- PAGE -

JEE at 50

Posted in: Comment, News and Updates

The Journal of Environmental Education is almost 50 years old, and its history is the history of environmental education more broadly.  It's now looking for a new editor.

For almost 30 years, until Environmental Education Research came along in 1995 to upset things, JEE ruled the environmental education world, set the agenda and defined (for many) what could and would count as environmental education.  It both embodied and cemented the hegemony of the USA's version of environmental education.  As the editorial team puts it:

"... for several decades [JEE] focused on positivistic research ..."

This was based on the conviction that the ultimate aim of education is shaping human behaviour where responsible citizenship behaviour can be developed through environmental education.  As Hungerford & Volk noted in 1990: The strategies are known. The tools are available. The challenge lies in a willingness to do things differently than we have in the past.

- DATASET -
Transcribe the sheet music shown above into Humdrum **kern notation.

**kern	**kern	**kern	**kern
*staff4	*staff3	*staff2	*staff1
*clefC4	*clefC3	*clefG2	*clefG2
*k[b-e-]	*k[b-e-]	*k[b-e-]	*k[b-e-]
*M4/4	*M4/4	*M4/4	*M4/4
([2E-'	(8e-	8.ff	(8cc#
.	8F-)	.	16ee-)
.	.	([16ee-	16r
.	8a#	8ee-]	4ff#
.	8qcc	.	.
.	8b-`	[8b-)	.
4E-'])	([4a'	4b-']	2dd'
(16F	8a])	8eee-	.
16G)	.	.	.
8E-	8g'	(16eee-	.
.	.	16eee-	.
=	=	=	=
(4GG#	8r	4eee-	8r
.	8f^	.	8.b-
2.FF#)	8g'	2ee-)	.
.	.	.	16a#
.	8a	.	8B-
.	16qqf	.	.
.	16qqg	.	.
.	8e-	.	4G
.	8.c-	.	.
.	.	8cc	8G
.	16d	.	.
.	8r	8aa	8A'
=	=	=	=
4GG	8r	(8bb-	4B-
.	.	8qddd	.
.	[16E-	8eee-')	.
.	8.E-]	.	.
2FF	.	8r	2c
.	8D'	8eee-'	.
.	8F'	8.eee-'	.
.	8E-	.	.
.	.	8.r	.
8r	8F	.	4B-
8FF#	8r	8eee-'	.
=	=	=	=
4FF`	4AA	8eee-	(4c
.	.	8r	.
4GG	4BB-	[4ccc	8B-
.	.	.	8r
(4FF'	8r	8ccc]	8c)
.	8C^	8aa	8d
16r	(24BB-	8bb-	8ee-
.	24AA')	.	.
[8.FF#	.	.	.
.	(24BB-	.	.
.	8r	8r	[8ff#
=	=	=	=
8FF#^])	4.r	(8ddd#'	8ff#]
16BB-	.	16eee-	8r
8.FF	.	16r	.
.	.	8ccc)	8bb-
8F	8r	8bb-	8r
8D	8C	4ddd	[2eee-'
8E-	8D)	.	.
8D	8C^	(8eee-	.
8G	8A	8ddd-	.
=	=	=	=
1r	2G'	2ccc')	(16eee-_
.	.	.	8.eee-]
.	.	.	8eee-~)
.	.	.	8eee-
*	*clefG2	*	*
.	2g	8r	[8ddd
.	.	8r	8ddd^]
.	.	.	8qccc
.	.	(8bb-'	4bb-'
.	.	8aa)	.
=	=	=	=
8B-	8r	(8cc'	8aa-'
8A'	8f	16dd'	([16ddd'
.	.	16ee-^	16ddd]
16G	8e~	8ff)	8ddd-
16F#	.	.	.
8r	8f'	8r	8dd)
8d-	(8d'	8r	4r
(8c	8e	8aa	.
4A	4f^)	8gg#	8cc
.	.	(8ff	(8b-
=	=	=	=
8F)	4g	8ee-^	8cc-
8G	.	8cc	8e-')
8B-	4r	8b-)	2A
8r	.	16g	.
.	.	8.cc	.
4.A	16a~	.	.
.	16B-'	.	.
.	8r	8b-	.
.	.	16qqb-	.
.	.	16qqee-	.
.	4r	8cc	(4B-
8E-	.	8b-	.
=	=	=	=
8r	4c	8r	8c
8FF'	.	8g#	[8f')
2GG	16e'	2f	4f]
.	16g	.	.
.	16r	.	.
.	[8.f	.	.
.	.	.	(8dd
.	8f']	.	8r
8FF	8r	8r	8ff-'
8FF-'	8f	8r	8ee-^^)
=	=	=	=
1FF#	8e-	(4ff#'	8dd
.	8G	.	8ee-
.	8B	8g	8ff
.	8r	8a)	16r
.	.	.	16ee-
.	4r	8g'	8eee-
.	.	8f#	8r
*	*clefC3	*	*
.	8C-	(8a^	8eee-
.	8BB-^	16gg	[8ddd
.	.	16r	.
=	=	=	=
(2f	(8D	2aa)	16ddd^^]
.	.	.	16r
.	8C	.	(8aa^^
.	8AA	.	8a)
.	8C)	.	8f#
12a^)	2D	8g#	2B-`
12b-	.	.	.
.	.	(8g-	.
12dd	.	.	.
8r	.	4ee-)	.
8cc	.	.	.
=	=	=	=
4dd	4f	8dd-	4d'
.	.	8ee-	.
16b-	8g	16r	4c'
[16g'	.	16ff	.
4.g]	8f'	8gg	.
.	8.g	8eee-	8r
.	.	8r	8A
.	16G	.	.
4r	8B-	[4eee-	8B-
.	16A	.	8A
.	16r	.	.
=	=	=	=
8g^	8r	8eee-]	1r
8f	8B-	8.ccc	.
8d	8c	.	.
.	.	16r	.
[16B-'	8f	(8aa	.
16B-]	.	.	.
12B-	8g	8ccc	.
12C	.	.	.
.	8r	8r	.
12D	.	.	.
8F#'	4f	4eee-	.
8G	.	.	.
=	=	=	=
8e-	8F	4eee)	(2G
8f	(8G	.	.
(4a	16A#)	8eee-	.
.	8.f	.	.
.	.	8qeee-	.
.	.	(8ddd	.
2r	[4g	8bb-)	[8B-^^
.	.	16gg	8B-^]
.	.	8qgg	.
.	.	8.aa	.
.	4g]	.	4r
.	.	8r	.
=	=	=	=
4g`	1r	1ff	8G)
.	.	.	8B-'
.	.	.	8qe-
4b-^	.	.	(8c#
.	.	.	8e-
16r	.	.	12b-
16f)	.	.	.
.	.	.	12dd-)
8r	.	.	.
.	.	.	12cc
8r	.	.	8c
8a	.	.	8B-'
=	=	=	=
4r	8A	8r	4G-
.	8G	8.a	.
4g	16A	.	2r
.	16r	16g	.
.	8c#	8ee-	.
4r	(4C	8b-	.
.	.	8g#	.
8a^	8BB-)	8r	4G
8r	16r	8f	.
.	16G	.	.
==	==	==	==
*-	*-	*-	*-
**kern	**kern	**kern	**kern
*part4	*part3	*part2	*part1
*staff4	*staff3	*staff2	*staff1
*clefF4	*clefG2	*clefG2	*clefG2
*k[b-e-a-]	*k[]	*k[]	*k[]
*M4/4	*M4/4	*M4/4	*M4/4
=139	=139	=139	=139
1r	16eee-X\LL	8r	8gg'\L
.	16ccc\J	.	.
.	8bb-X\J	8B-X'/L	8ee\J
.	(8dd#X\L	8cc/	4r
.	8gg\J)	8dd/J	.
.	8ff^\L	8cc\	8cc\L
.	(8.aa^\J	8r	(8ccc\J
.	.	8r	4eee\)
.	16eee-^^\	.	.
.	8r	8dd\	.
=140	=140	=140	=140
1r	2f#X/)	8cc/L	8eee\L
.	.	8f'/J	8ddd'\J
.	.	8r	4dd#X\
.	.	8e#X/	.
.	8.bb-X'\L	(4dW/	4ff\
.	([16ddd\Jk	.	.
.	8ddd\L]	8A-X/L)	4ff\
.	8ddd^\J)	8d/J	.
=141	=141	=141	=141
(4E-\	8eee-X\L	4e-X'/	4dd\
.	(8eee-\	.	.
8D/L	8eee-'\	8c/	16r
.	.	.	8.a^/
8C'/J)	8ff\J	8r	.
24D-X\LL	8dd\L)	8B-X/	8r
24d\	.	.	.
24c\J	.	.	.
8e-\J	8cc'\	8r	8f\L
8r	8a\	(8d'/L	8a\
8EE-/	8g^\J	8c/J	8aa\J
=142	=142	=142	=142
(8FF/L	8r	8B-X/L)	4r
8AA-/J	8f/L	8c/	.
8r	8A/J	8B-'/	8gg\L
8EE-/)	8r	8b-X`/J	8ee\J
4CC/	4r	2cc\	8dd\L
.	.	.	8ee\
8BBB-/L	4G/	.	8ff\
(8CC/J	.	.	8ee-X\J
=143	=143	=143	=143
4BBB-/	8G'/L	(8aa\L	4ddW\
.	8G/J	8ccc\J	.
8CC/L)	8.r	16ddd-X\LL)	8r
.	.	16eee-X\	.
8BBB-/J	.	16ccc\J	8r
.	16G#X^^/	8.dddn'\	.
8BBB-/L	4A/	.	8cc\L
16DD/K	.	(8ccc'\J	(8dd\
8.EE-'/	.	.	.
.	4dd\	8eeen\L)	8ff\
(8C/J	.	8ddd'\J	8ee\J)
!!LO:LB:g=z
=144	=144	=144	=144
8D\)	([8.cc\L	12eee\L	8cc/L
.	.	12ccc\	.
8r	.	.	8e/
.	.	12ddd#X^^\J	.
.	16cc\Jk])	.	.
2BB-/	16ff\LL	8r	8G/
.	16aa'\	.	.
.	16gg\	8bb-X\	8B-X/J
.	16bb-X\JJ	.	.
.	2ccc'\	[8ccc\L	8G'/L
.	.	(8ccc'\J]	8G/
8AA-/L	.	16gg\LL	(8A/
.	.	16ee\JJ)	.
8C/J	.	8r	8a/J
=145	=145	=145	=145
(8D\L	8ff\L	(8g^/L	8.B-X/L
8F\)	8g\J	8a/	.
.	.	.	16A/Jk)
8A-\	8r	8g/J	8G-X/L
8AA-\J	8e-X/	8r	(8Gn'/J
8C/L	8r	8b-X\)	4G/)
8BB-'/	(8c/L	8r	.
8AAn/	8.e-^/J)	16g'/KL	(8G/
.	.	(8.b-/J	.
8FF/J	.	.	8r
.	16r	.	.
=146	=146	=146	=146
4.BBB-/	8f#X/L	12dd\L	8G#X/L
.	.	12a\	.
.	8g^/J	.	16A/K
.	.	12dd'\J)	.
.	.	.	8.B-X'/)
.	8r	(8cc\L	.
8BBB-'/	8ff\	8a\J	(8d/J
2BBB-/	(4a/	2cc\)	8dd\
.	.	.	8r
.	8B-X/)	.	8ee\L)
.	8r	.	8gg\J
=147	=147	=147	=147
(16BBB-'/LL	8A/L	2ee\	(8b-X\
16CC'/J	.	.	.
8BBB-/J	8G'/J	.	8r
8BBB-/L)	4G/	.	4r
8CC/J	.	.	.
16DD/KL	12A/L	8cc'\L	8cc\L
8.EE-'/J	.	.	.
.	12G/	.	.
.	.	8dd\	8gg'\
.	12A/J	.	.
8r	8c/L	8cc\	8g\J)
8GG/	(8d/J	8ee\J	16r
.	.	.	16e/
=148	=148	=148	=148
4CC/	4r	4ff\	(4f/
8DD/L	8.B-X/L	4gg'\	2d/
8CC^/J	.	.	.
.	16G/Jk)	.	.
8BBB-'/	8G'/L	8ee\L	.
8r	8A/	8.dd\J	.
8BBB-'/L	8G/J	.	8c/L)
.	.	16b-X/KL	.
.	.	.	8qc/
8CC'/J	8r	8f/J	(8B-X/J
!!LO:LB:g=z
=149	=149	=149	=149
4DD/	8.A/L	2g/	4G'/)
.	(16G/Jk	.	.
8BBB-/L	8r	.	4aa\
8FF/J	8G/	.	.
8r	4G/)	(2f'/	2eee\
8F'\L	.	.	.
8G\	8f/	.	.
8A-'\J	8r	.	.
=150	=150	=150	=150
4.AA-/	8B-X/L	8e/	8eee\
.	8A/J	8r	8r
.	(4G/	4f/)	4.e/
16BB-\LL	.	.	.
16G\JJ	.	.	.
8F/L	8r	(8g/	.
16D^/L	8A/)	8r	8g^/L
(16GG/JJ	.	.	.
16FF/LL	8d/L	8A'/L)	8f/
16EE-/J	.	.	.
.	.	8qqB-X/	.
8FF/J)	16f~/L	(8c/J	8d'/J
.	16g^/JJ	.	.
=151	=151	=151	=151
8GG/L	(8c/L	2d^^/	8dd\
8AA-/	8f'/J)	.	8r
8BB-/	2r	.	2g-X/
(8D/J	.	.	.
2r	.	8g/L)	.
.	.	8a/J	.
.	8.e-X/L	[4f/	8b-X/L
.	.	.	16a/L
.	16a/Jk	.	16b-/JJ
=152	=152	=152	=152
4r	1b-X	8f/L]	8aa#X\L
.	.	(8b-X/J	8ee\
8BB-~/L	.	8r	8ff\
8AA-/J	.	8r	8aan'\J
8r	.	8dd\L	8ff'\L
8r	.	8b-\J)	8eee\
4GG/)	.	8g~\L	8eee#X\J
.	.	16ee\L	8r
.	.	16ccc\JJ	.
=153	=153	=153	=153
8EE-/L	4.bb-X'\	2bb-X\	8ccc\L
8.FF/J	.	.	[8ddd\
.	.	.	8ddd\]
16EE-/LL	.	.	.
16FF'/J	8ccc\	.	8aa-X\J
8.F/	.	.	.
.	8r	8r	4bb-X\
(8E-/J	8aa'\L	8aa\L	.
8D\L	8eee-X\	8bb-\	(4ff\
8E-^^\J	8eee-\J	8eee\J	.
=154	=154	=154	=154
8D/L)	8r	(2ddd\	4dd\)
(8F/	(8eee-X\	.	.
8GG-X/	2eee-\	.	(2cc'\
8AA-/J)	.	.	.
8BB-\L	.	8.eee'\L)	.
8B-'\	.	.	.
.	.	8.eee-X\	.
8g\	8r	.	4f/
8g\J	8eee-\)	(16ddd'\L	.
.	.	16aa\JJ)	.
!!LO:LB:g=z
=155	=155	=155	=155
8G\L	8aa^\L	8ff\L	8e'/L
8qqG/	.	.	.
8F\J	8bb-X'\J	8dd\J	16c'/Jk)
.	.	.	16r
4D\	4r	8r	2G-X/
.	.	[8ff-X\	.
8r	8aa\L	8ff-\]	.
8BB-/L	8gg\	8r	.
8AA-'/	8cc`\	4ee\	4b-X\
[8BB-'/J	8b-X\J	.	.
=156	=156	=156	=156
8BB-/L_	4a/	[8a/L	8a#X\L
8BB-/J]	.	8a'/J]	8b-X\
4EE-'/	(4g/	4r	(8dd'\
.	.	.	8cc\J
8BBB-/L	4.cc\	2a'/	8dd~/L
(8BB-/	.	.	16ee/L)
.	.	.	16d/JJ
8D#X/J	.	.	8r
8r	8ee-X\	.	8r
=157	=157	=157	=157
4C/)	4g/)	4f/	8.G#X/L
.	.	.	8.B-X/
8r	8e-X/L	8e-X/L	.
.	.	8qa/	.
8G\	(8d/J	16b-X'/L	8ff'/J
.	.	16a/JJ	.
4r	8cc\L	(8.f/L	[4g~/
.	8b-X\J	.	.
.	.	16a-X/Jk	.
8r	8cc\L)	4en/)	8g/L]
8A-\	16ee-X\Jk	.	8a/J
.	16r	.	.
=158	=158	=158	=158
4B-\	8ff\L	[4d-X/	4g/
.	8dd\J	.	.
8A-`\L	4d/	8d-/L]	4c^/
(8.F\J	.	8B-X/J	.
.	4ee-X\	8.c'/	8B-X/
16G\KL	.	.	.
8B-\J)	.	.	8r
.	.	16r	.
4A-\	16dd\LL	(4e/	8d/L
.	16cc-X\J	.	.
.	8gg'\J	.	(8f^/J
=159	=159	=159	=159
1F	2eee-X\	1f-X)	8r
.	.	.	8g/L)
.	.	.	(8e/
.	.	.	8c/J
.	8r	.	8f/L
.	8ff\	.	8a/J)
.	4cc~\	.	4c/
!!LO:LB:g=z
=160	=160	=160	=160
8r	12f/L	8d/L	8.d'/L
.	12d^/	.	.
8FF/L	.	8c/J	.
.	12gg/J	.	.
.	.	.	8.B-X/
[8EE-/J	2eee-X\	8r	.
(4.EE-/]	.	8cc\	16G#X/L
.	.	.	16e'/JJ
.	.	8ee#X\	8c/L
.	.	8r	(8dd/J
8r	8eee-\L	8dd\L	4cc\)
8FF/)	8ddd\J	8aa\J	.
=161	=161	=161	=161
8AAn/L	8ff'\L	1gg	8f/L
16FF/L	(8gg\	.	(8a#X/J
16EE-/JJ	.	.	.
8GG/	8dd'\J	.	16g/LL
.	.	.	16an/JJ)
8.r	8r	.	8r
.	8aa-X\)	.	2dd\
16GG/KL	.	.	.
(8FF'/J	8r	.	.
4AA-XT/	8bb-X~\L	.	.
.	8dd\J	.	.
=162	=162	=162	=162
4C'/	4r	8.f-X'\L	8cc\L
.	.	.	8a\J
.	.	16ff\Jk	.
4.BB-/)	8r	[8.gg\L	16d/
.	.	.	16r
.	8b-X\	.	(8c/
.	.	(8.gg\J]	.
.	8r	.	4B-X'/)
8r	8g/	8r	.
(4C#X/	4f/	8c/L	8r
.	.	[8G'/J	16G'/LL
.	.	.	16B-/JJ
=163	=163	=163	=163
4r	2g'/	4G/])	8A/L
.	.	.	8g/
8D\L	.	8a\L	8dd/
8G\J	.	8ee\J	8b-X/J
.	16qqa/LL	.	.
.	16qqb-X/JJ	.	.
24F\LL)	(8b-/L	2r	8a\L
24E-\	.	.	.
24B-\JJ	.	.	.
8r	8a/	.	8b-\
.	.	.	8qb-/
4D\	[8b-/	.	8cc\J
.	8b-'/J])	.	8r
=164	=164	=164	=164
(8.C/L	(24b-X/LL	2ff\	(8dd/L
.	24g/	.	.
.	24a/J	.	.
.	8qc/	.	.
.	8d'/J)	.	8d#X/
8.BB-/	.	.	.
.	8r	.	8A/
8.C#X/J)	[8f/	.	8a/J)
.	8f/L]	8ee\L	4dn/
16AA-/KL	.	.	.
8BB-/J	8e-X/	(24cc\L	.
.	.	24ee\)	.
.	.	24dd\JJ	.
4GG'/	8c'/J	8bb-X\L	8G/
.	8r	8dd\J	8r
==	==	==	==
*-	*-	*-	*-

- EXERCISE BRIEF -
Continue the piece on the Journal of Environmental Education turning 50, picking up after its last sentence.

- RESULT FOR THIS EXERCISE -
For "several decades", then, its prime role was to publish quasi-experimental studies that fitted in with how environmental education was promoted and experienced in the USA.  It was tough if you had a different perspective for there was no room for you at the publishers' inn.  Actually, it was worse than this as, all too often, even if reviewers said publish this paper, editorial whim could (and did) said it wasn't going to happen.  These were some of the reasons that Environmental Education Research was set up, and also why it was able to flourish even within the USA and overtake JEE as a means of bringing research to a wider audience.

It's all different now; there's a broader view of the (research) world within JEE, and a greater breadth of papers published.  It's almost (but not quite yet) caught up with Environmental Education Research which it increasingly resembles.  That both journals continue (now with the same publisher) to attract papers must say something about the state of the field.  A question I find myself asking now and then is how authors decide which of these two journals to send a paper to.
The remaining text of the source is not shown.